• [Tasks to carry out]
1) Reproduce the part of the text on caching prompts and responses below from "What to cache" to "output by design)", keeping every word unchanged.
2) Decide whether each statement agrees with the text on caching prompts and responses below, answering yes or no and quoting the words of the text that settle it. (a) Large responses should be stored in S3, with Redis holding the pointer. (b) Personalized recommendations are named as a good candidate for caching. (c) For a model upgrade, the recommended action is a targeted delete by content hash.
------ Passage to read
Caching Prompts and Responses
The second customer asking "What are your business hours?" shouldn't cost another $0.002 in tokens. Exact-match caching is the lowest-complexity cost optimization in LLM apps — hash the input, return the stored output, skip the API call. Teams that skip it pay double for every FAQ, every repeated eval run, and every integration test in CI.
Response cache architecture
import hashlib
import json
def cache_key(request: CompletionRequest) -> str:
payload = {
"model": request.model,
"messages": request.messages,
"temperature": request.temperature,
"tools": request.tools,
"response_format": request.response_format,
"tenant_id": request.tenant_id,
}
return hashlib.sha256(
json.dumps(payload, sort_keys=True).encode()
).hexdigest()
async def cached_complete(request: CompletionRequest) -> str:
key = cache_key(request)
if cached := await redis.get(f"llm:{key}"):
metrics.cache_hit(request.feature)
return cached
response = await provider.complete(request)
ttl = ttl_for_feature(request.feature)
await redis.setex(f"llm:{key}", ttl, response)
return response
Store in Redis for sub-millisecond lookups. For large responses, store in S3 with Redis holding the pointer.
What to cache (and what not to)
Good candidates:
- FAQ and support responses
- Classification labels on stable content
- Structured extraction on documents that don't change
- Embedding vectors (keyed by content hash — never re-embed)
Bad candidates:
- Responses including live data (stock prices, inventory)
- Creative generation with temperature > 0 (same input, different output by design)
- Personalized recommendations
- Anything where stale answers create liability
When in doubt, cache with short TTL and stamp entries with cached_at so downstream can warn users.
Provider prompt caching
OpenAI and Anthropic cache identical prompt prefixes automatically:
┌─────────────────────────────┐
│ System prompt (10K tokens) │ ← cached prefix (discounted)
├─────────────────────────────┤
│ RAG context (varies) │
├─────────────────────────────┤
│ User message │
└─────────────────────────────┘
Structure prompts so static content comes first:
messages = [
{"role": "system", "content": STATIC_SYSTEM_PROMPT}, # cached
{"role": "system", "content": f"Context:\n{rag_chunks}"}, # varies
{"role": "user", "content": user_message},
]
A 4K-token system prompt cached at 50% discount on 10K daily requests saves real money. Monitor cached_tokens in API responses.
Invalidation
Cache invalidation events:
| Event | Action |
|---|---|
| Prompt version deploy | Flush feature-scoped keys or bump key prefix |
| Document reindex | Flush RAG-dependent keys for affected tenant |
| Model upgrade | Global flush or version in cache key |
| Manual content fix | Targeted delete by content hash |
Use key prefixes for cheap bulk invalidation:
llm:v3:support:{hash} ← bump v3 → v4 on prompt deploy
Hit rate optimization
Low hit rate usually means:
- Over-specific keys — including timestamps or request IDs
- High temperature — disable caching for creative endpoints
- No normalization — "business hours?" vs "Business hours" are different keys
def normalize_user_text(text: str) -> str:
return text.strip().lower().rstrip("?.!")
------------
------ Supplied data
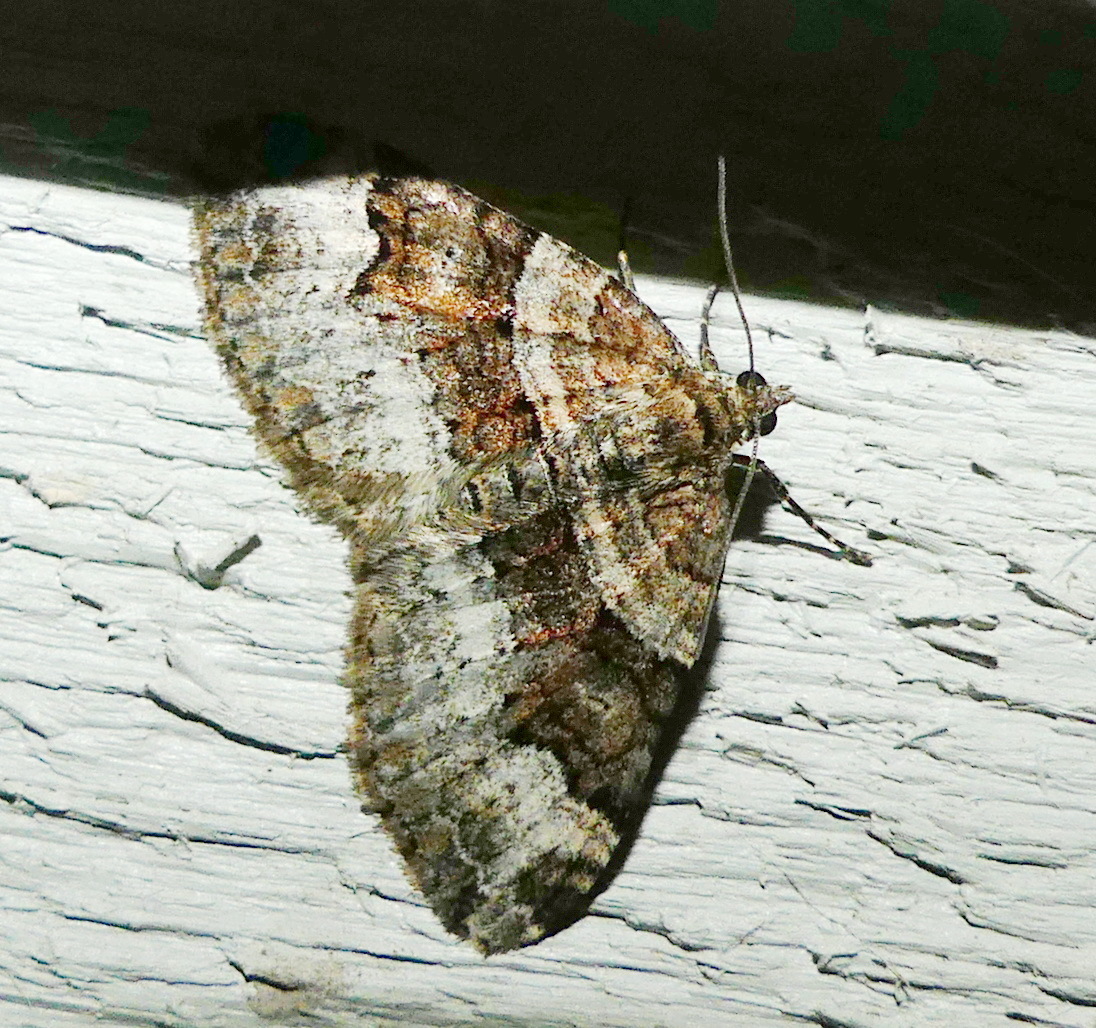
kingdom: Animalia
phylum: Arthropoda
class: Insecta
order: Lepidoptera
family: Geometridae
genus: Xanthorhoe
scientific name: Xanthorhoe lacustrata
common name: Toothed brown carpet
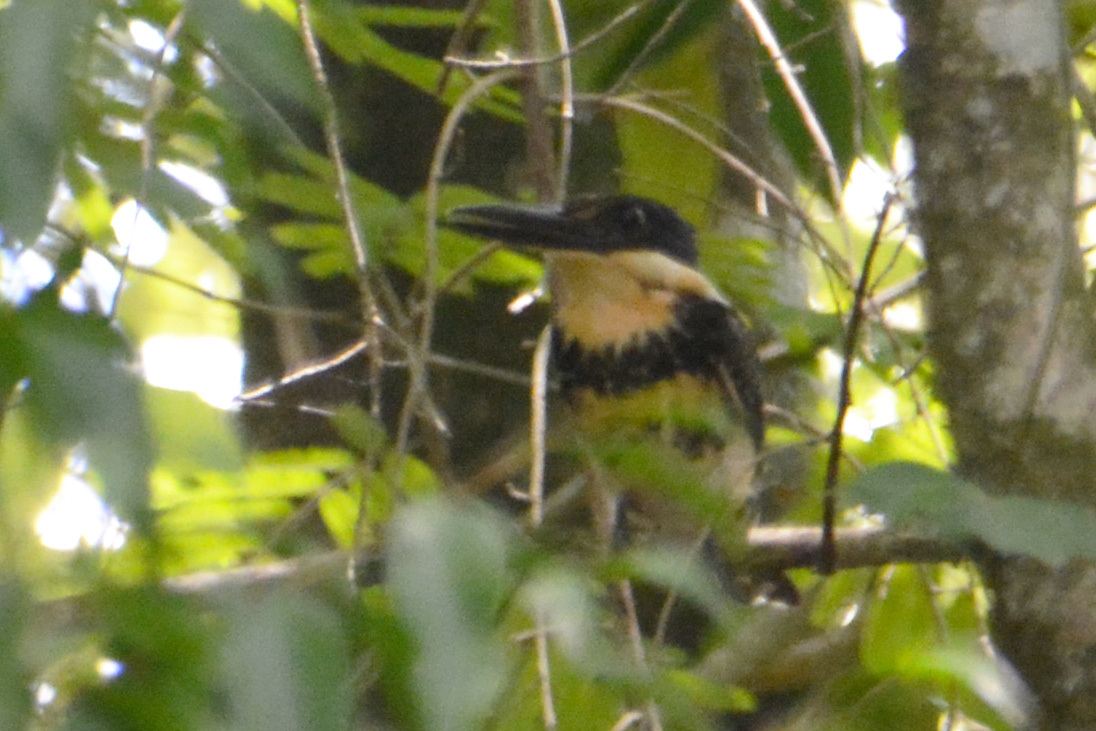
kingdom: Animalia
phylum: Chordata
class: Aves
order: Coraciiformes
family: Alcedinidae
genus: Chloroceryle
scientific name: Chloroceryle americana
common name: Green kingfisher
------------
------ Supplied data
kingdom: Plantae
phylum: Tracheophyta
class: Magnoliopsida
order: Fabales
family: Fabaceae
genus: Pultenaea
------------
------ Supplied data
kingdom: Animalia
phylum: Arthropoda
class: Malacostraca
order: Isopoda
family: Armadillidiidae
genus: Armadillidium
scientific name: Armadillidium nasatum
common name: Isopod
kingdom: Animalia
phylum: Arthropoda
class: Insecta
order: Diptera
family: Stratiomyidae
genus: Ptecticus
------------
• [Answers given]
1)
What to cache (and what not to)
Good candidates:
- FAQ and support responses
- Classification labels on stable content
- Structured extraction on documents that don't change
- Embedding vectors (keyed by content hash — never re-embed)
Bad candidates:
- Responses including live data (stock prices, inventory)
- Creative generation with temperature > 0 (same input, different output by design)

2)
(a) Yes: "For large responses, store in S3 with Redis holding the pointer."
(b) No: "Personalized recommendations" appears under "Bad candidates:".
(c) No: for "Model upgrade" the action is "Global flush or version in cache key".